▶ Data section:
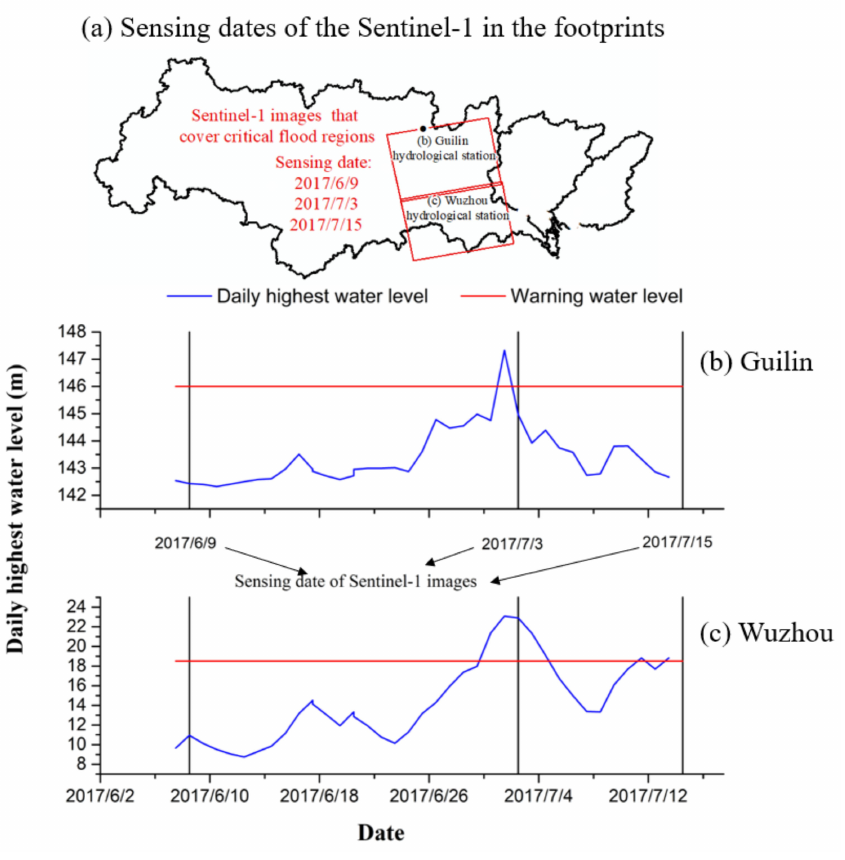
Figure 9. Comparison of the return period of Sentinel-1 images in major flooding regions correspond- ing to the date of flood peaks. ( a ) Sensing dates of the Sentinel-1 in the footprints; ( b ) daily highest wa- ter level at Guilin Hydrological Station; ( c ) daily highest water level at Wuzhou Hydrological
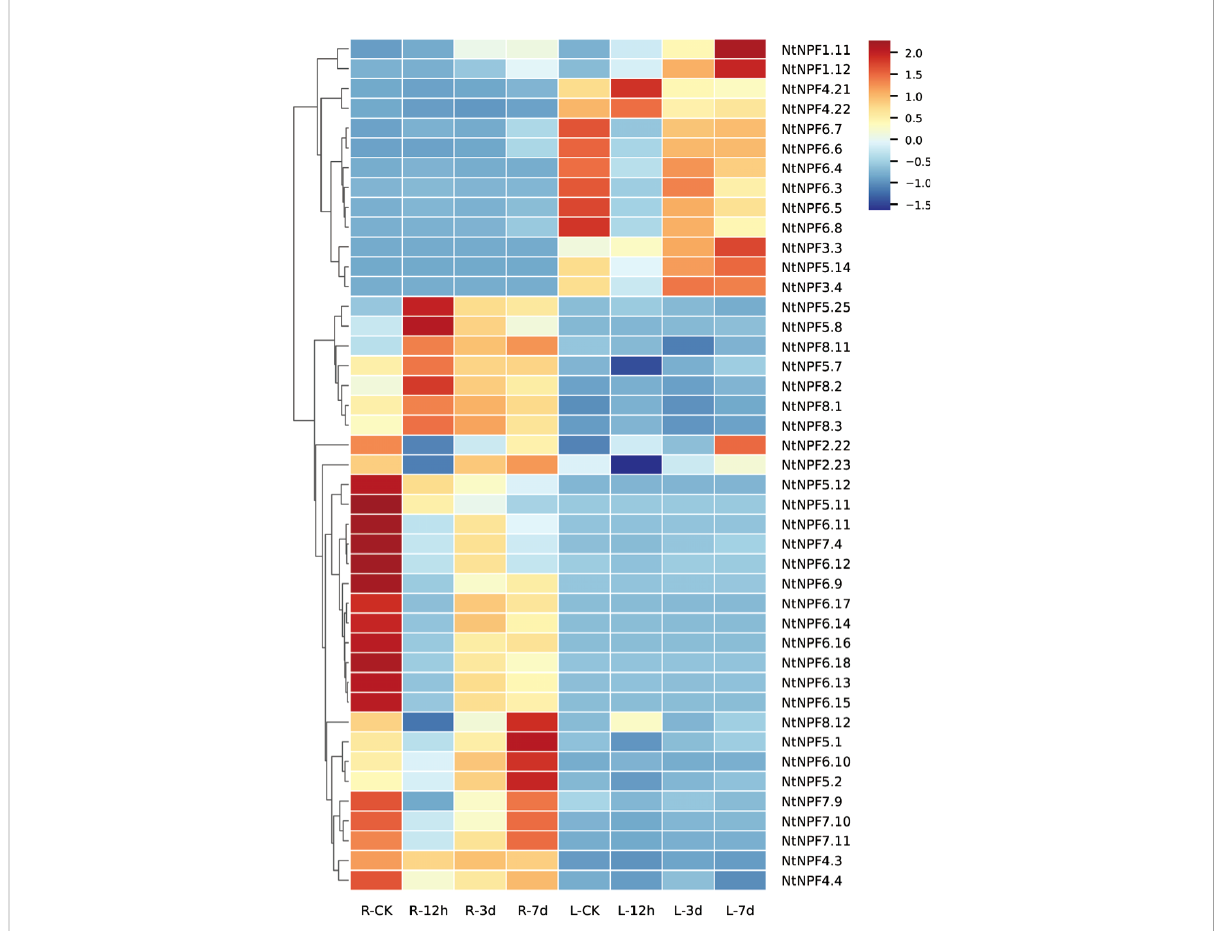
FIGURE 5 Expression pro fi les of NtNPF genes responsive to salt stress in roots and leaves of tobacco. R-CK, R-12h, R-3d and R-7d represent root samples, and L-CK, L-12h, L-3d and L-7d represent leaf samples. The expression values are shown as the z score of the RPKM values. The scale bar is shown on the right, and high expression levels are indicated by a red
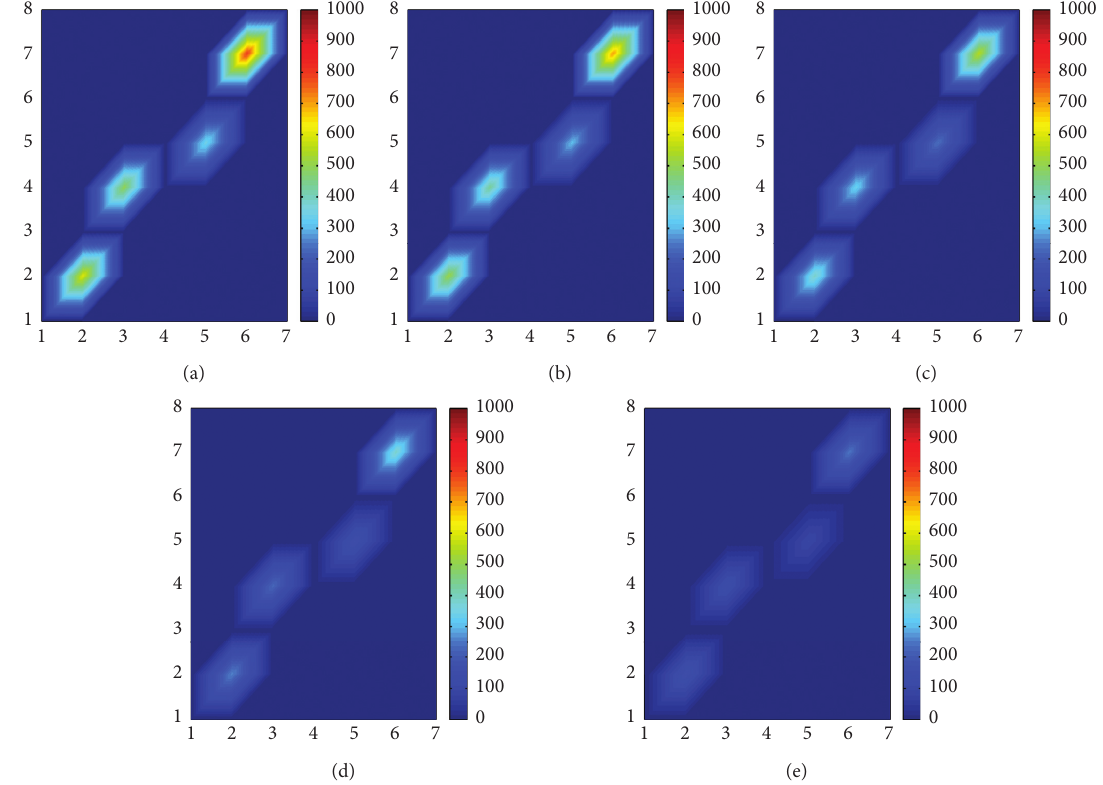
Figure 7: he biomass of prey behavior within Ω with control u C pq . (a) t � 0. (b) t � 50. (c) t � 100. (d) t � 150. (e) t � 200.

▶ Instructions to follow: From the line containing "FIGURE 5 Expression" down to the final line of the material, restate every line word for word, and only those; drop the pictures.

▶ Response to the task:
FIGURE 5 Expression pro fi les of NtNPF genes responsive to salt stress in roots and leaves of tobacco. R-CK, R-12h, R-3d and R-7d represent root samples, and L-CK, L-12h, L-3d and L-7d represent leaf samples. The expression values are shown as the z score of the RPKM values. The scale bar is shown on the right, and high expression levels are indicated by a red
Figure 7: he biomass of prey behavior within Ω with control u C pq . (a) t � 0. (b) t � 50. (c) t � 100. (d) t � 150. (e) t � 200.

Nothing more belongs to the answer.